376 F.2d 226
UNITED STATES of America, Plaintiff-Appellee,
v.
Orrin Scott REED, Defendant-Appellant.
No. 15748.
United States Court of Appeals Seventh Circuit.
Feb. 9, 1967.
Leonard V. Campanale, Mishawaka, Ind., for appellant.
Alfred W. Moellering, U.S. Atty., Joseph F. Eichhorn, Asst. U.S. Atty., Kenneth P. Fedder, Asst. U.S. Atty., South Bend, Ind., for plaintiff-appellee.
Before KNOCH, KILEY and FAIRCHILD, Circuit Judges.
KILEY, Circuit Judge.
Reed was convicted, together with alleged accomplice Billy Ray Silvers, of bank robbery and placing the life of a bank employee in jeopardy by using a dangerous weapon. 18 U.S.C. 2113(d). The jury returned separate verdicts of guilty as charged as to each defendant. Judgments were entered on the verdicts of guilty, and each defendant was sentenced to fifteen years imprisonment. Both appeled,1 but we have bofore us here only Reed's appeal. We reverse and remand for a new trial.
Two men robbed the Citizens Bank of Michigan City, Indiana, Rolling Prairie Branch, on December 15, 1965. Informations against Silvers and Reed were filed on January 3 and January 21, 1966, respectively. The cases were consolidated for trial under Fed.R. Crim.P. 13, and proceeded to trial after denial of Reed's request for a separte trial.
Reed's principal contention is that he was prejudiced by references to his criminal record because his credibility was not subject to attack.
An Indiana state trooper, called as a government witness, testified that during the investigation he went to the home of the bank employee whose life was put in jeopardy during the robbery. The following testimony ensued:
Q. What was the purpose of your being in the * * * residence on the 17th of December?
A. I received two mug shots from one of our detectives at the prison and he requested that I show them to the * * * (employee and his family).
Q. You say mug shots, what is that?
A. They are photographs of former inmates of the state prison.
During cross-examination several minutes later, the trooper again stated the source of the photographs to be the state prison. One of these 'mug shots' pictured Reed's codefendant, Silvers.
Shortly after this testimony, another government witness, the Sheriff of LaPorte County, identified government exhibit 10 as 'a mug shot of Orrin Scott Reed.' On cross-examination, the sheriff testified that he showed pictures of Reed and Silvers to the bank employee and his family along with eight or ten 'other photographs from the Indiana State Prison.

● DATASET:
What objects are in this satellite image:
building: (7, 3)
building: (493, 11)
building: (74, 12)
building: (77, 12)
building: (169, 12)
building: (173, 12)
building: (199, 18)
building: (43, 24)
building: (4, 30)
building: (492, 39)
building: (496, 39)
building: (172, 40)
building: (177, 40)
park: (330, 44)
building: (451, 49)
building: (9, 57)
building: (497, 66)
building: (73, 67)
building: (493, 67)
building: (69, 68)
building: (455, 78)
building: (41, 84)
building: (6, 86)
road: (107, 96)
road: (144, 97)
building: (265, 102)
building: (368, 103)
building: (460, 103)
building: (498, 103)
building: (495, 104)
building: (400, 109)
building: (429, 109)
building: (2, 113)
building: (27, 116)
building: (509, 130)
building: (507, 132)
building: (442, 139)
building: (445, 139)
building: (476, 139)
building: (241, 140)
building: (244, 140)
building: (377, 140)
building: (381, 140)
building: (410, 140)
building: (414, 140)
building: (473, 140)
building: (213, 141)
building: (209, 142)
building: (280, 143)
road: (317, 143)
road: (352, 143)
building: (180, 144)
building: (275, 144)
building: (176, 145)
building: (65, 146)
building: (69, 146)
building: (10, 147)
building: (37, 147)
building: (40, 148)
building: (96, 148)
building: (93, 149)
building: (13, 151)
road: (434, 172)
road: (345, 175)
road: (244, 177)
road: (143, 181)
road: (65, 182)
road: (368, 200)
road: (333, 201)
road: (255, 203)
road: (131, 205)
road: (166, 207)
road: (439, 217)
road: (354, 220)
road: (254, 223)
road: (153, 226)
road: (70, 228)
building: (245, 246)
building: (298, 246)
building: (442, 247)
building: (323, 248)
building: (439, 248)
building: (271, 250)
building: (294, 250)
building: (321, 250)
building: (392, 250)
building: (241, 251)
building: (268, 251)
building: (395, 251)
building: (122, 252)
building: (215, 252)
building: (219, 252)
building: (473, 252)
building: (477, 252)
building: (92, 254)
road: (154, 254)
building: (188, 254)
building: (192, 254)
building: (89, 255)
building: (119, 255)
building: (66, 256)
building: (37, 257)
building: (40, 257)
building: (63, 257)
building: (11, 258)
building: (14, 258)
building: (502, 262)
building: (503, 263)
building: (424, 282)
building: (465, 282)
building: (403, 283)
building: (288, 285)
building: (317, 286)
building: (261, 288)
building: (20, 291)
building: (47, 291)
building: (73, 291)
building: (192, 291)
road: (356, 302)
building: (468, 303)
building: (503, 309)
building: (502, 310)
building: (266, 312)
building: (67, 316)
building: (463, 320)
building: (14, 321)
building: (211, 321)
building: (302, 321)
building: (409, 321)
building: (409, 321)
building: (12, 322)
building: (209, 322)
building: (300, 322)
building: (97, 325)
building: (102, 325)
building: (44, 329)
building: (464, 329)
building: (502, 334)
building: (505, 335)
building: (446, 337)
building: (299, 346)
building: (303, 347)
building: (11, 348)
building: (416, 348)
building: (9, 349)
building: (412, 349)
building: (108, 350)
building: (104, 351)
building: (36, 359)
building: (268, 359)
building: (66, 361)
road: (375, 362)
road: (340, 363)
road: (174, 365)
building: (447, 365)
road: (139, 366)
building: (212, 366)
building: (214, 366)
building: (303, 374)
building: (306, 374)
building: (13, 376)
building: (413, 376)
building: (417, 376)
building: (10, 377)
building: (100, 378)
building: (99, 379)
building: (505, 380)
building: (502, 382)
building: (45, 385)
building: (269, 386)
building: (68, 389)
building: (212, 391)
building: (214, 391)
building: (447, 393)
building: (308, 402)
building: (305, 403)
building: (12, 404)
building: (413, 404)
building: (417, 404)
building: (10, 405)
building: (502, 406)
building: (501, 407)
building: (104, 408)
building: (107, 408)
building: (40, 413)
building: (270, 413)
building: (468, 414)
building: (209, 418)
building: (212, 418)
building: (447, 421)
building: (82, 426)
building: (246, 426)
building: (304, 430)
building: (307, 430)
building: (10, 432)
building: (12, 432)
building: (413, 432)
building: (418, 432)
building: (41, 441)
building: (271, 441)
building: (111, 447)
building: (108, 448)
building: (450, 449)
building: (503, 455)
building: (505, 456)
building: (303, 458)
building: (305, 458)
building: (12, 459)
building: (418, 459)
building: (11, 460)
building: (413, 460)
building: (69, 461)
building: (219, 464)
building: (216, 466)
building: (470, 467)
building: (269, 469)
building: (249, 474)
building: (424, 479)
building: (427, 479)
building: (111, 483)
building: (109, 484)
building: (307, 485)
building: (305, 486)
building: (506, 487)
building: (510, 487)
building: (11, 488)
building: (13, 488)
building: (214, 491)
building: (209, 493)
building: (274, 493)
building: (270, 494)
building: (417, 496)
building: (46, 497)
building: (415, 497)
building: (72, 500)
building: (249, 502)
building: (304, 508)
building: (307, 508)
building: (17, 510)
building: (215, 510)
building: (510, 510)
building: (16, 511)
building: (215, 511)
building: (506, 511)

● WRITTEN INSTRUCTION A: According to the court opinion, on what date was the Rolling Prairie Branch of the Citizens Bank of Michigan City robbed?
● WRITTEN INSTRUCTION B: Extend the court opinion beyond its final sentence, keeping its style.
The records can be set aside; nothing here depends on them.

● FINAL RESULT A: December 15, 1965.

● FINAL RESULT B:
The bank employee's wife, testifying for the government, was asked on cross-examination if there was a reason why the state trooper brought two pictures to her the day after she had reviewed three or four hundred photographs. She responded that 'they had some pictures from the prison they hadn't shown us.'
We hold that the testimony with respect to the 'mug shot' of Reed taken in prison vitiated his right to be presumed innocent until proven guilty and was prejudicial error.2 Repeated objections to this testimony were sustained, but the testimony remained. This testimony made the difference between the trial of a man presumptively innocent of any criminal wrongdoing and the trial of a known convict. His right not to take the stand in his own defense was substantially destroyed. His past record could not have been directly shown by the prosecution as part of its case to prove bad character since Reed's character was not in issue. The testimony did this indirectly.
The characterization of the photographs as 'mug shots' taken in prison had the same effect as the penitentiary notations on photographs and the descriptive testimony concerning them held to be prejudicial in United States v. Harman, 349 F.2d 316 (4th Cir. 1965). In remanding for a new trial, the court in Harman said it doubted that anything the judge might have said could have removed the prejudice created by the pictures and noted that he had not mentioned them in his instructions. Id. at 320. In the case before us the district court made no specific mention of the photographs in its instruction upon identification. It did instruct generally upon the right of each defendant to have his guilt determined solely be evidence of his own 'acts, statements and conduct' relevant to the crime charged, and upon the presumption of innocence. But we think the instruction could not erase the prejudice generated in Reed's trial. Barnes v. United States, 365 F.2d 509 (D.C. Cir. 1966). Cf. United States v. Magee, 261 F.2d 609, 612 (7th Cir. 1958).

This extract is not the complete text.